In both instances, the opposite is true.

Using the deficit as a battering ram, the GOP pushed for the rapid adoption of a Balanced Budget Amendment to the Constitution, which would ignore the true causes of the deficit—tax breaks, the wars and an unfunded Medicare expansion—and demand huge cuts to Medicaid, Pell Grants and every service the government provides.

Paul Ryan proposed a budget plan with these draconian measures yet impartial experts warn that his budget doesn’t balance for decades.
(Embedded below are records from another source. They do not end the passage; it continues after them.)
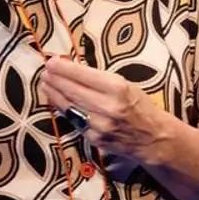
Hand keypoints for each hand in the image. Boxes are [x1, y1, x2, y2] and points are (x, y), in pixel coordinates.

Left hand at [37, 56, 170, 163]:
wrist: (154, 139)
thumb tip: (73, 70)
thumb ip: (101, 80)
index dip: (64, 68)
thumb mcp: (126, 85)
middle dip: (55, 79)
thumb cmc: (141, 107)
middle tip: (44, 71)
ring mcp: (99, 125)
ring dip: (54, 94)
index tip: (51, 61)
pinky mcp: (94, 139)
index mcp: (118, 89)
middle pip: (73, 91)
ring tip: (45, 84)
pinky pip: (74, 121)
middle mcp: (107, 107)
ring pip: (69, 107)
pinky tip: (57, 101)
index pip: (84, 75)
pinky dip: (64, 109)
The largest expenditure in the Ryan budget is interest on the national debt.

Eager to prove how conservative he is, Mitt Romney signed up for a balanced budget plan that works even faster than Ryan’s, by cutting even more government services. And he pledges to do it without asking rich Americans like himself to ever pay a nickel more in taxes.

Like the majority of Republicans in Congress, Romney has signed a pledge to never say aye to any new taxes. Forget asking the rich to contribute what they can. Under Romney’s plan they’ll pay even less. Of course, to do this Romney would have to demand that the working poor and the middle class pay up to $2000 a year more to make the math work.

And when does Mitt Romney’s budget balance? Don’t ask Romney senior adviser Ed Gillespie (who also advised George W. Bush). Yesterday Gillespie told CNN’s Wolf Blitzer, “ Uh…Wolf, I’m not sure of that myself, actually. I’ll get that to you though and I’m sure it’s on our website.” Don’t count on it.

Why? Romney purposely released a budget that can’t be scored, and thus makes no serious projections. No one can say he isn’t a Republican now!

Republicans have long abandoned any impulse to open a real discussion about the federal budget in hopes of distorting the debate. They’re attacking cuts that eliminate wasteful spending in Medicare, while proposing trillions in cuts that would do real damage. They’re blaming deficit spending for a bad economy that only deficit spending can help us to escape. They’re promising to balance the budget with Paul Ryan’s smile and the magic of trickle-down economics.

And how did that work out last time?